In the absence of a formal dress code, what would it take to get John Fetterman, the notoriously “casual dresser” in Congress, to put on long pants?
Over the past decade and perhaps more, the question of dress codes has become one of political correctness and even of individual rights and “personal freedom”, the catch-all buzzword for anyone who wants to flout a rule. Frequently the issue becomes inflammatory.
This issue, like so many others, can perhaps be attributed to the spread of social media and the narcissistic obsession with the “ME” school of thought that believes we, as individuals, have the right to set societal standards to please ourselves and disregard any that don’t.
Just the other day I witnessed a man allowing his dog to defecate on a plot of lawn that sported three signs warning, “No dogs on grass.” When a passerby pointed the signs out to him, he let loose with a stream of filthy invective sprinkled liberally with f*** this and f*** that, ending with the advice to “Mind your f****** business”.
The arbitrary decision to flout any existing dress codes seems to have spread to the workplace, schools and social settings, creating a great deal of confusion as administrators try to please everyone—or at least avoid lawsuits. Why is that?
One theory holds that people are no longer willing to wear what someone else tells them to wear because they value comfort above tradition and custom. Another is that dress codes can be seen as discriminatory or oppressive, especially when they target certain groups based on gender, race, religion or culture.
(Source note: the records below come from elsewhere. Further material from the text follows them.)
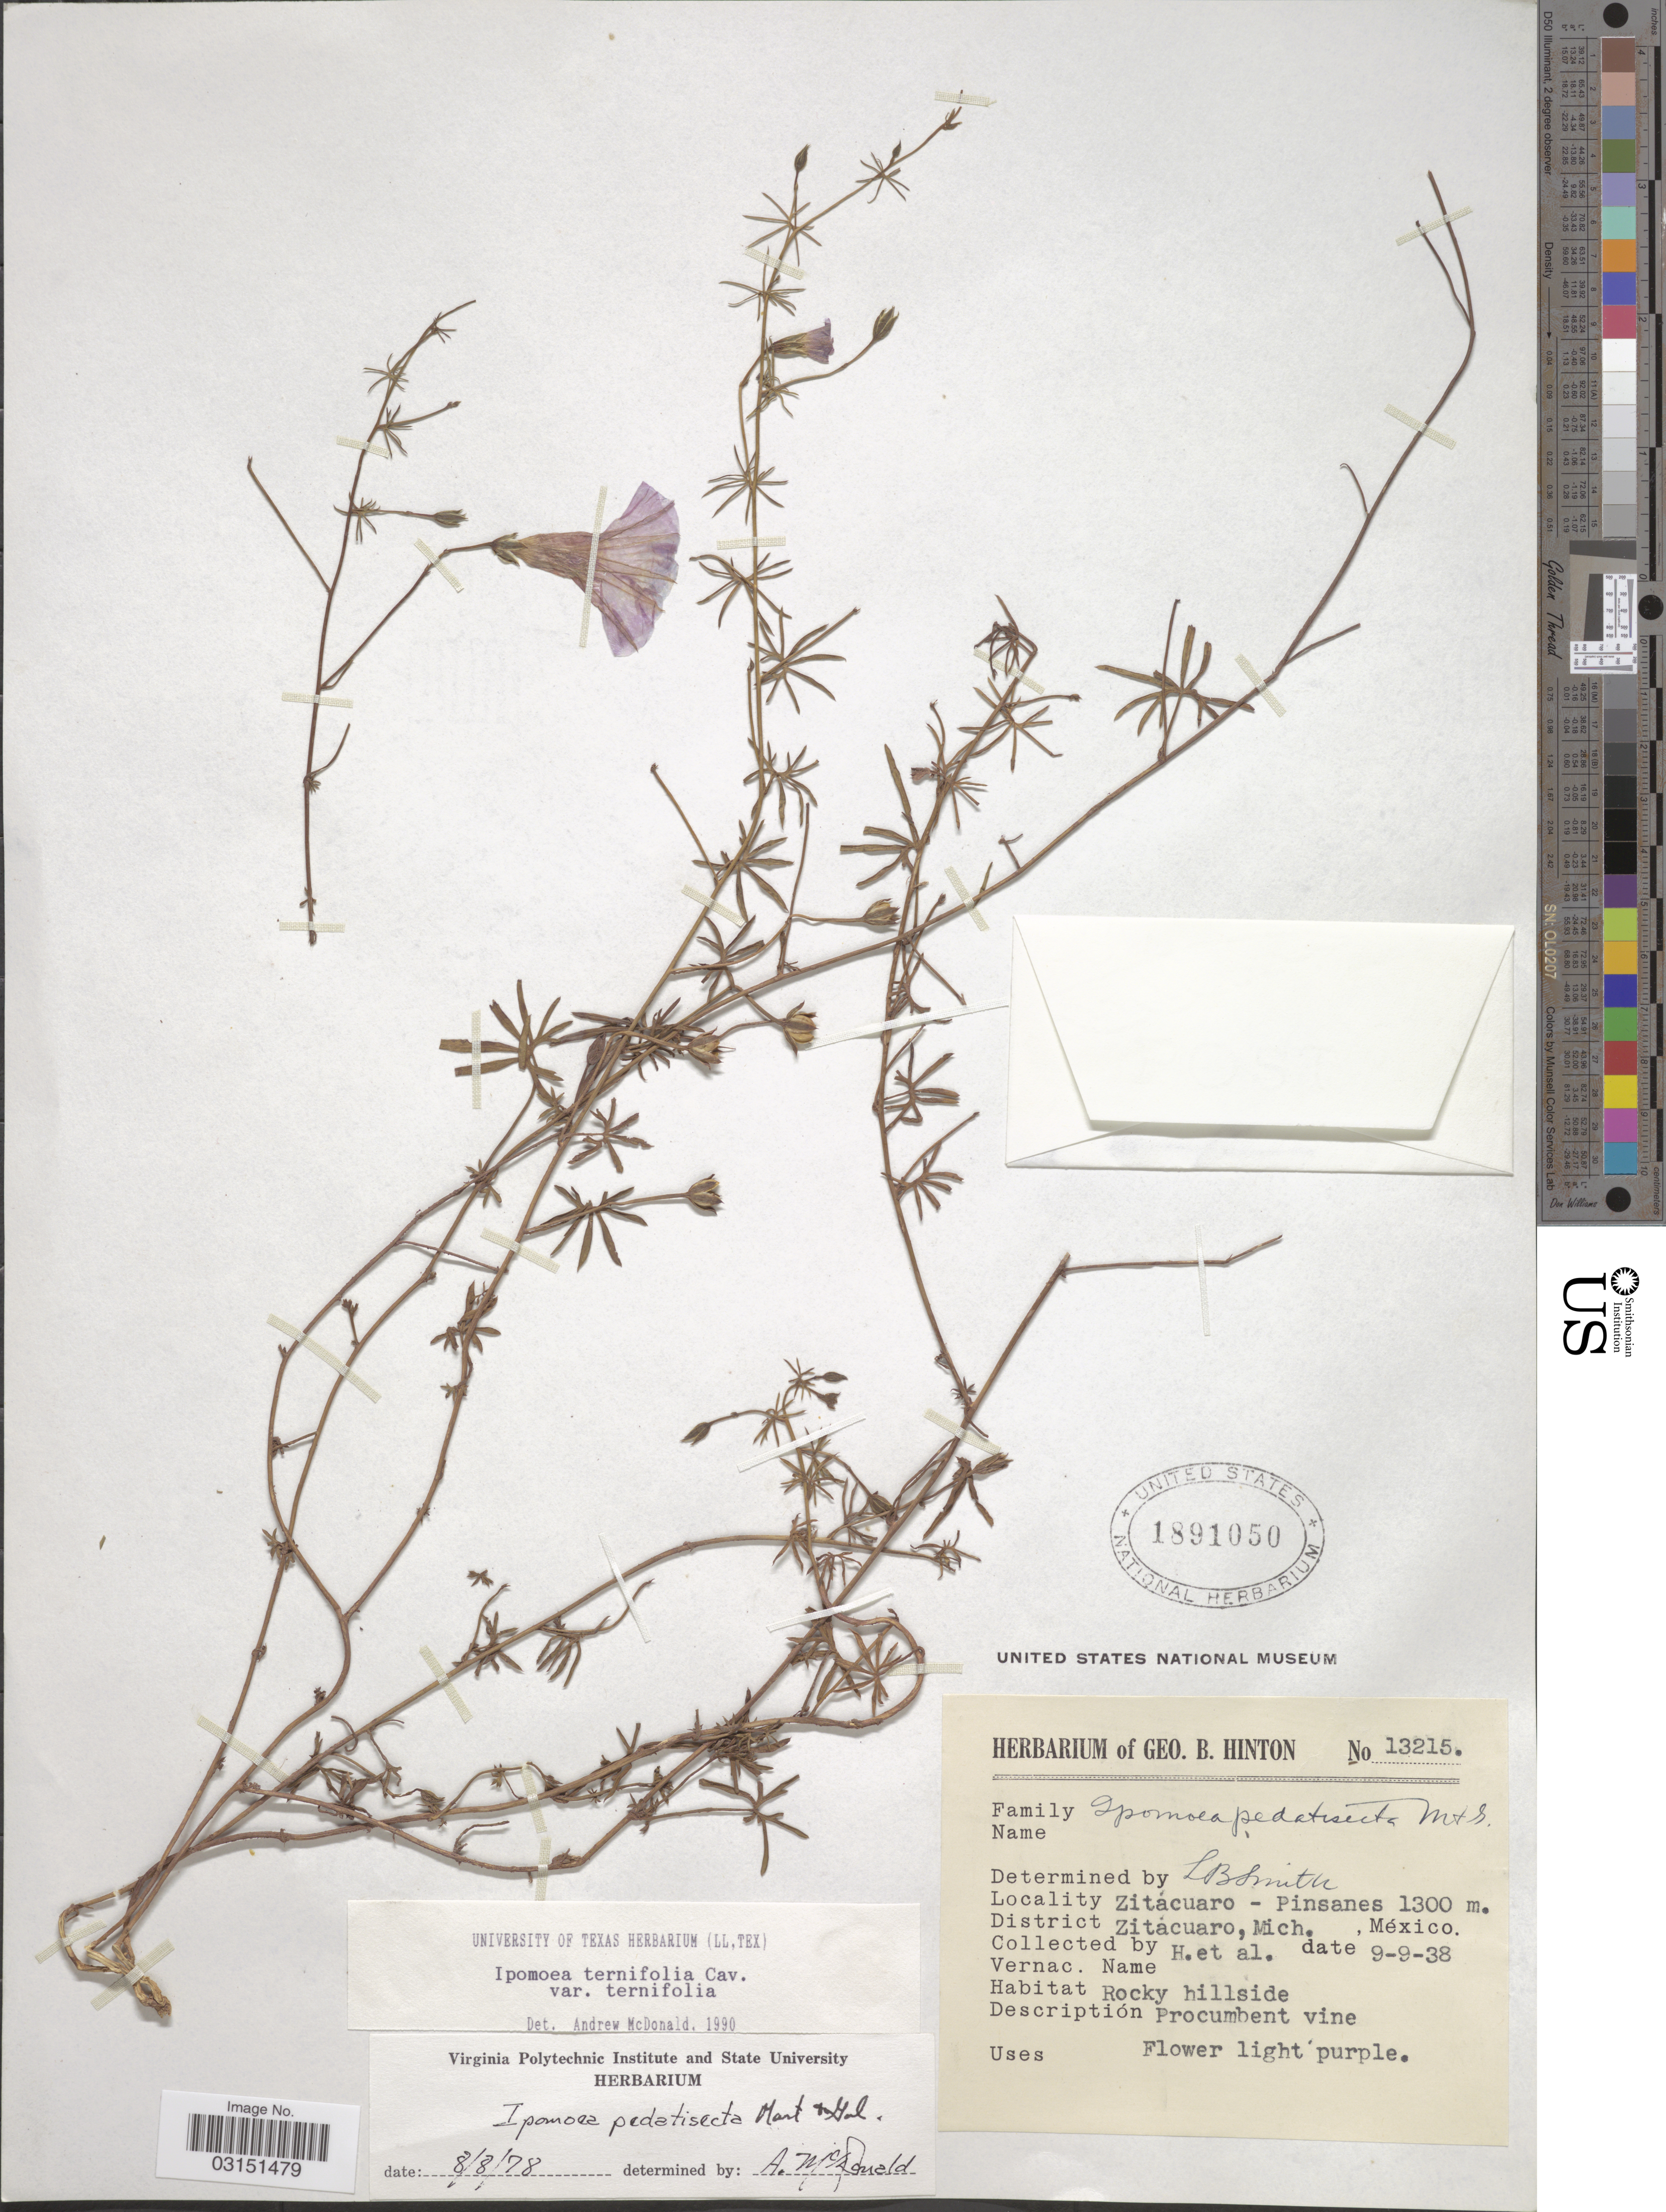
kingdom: Plantae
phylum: Tracheophyta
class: Magnoliopsida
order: Solanales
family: Convolvulaceae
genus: Ipomoea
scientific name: Ipomoea ternifolia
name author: Cav.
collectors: G. B. Hinton & et al.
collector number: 13215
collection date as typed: Transcribed d/m/y: 9/9/38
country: Mexico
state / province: Michoacán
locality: Zitácuaro-Pinsanes. District Zitácuaro, Mich.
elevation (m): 1300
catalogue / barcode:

For example, some dress codes may forbid women from wearing pants, men from wearing earrings, or students from wearing hijabs.
The dress code of Congress has been a subject of debate and controversy for many years. While there is no official written rule, there is an unwritten custom that requires members to dress in formal business attire when on the floor of the House or the Senate. This includes a coat, tie, and slacks for men, and a suit, dress, or skirt and blouse for women.
However, this September Senate Majority Leader Chuck Schumer announced that he would stop enforcing this custom, allowing members to wear whatever they felt comfortable in. Already at the outset this decision was met with mixed reactions from both parties and the public.
Why did Schumer allow this in the first place?
One of the most outspoken critics of the formal dress code was Democratic Sen. John Fetterman of Pennsylvania, who often wore casual clothes such as jeans, T-shirts, and sneakers. He argued that the dress code was elitist, outdated, and irrelevant to the work of Congress. He also said that he wanted to represent his constituents, many of whom were working-class people who could not afford expensive suits. Fetterman’s style contrasted sharply with that of his colleagues, especially those from his own party, who tended to dress more conservatively. The question of Fetterman’s sartorial habits remained moot, essentially following a code of “let’s ignore it and the problem may go away by itself.”
But when Fetterman suffered a stroke last year, during his campaigning for Congress and remained hospitalized for almost a year, the sympathy quotient for him went sky high. When he was able to return to Congress no one had the temerity to tell him to buy a suit and follow the dress code—which, it is important to emphasize, has always been an unwritten rule.
Yet some senators continued to feel that wearing ratty shorts and sweatshirts to an official sitting of Congress, as Fetterman routinely did, was disrespectful to the institution and the traditions of Congress. They also worried that it would undermine the authority and credibility of the Senate in the eyes of the public and the world. They argued that dressing professionally was a sign of respect for oneself and one’s colleagues, and that it reflected the seriousness and dignity of the legislative branch. They also pointed out that many other countries had formal dress codes for their parliaments, and that the US should not lag behind.
In response to these concerns, a bipartisan bill was introduced by Democratic Sen. Joe Manchin of West Virginia and Republican Sen. Mitt Romney of Utah to formalize the dress code for the Senate floor. The bill requires that members abide by a real dress code – rather than an unwritten custom – when on the Senate floor, that included a coat, tie, and slacks for men. The bill passed by unanimous consent a few days ago, effectively reinstating an unwritten custom, but formalizing it as a formal dress code. That bill is now law.
Schumer praised the bill as a compromise that respected both sides of the debate, and Fetterman agreed to comply with it when presiding over the Senate floor.
In short, it took a bipartisan bill to instill some common sense into those who represent the American people in the most formal institutions of this land and a tradition was upheld–and to get Fetterman to put on long pants.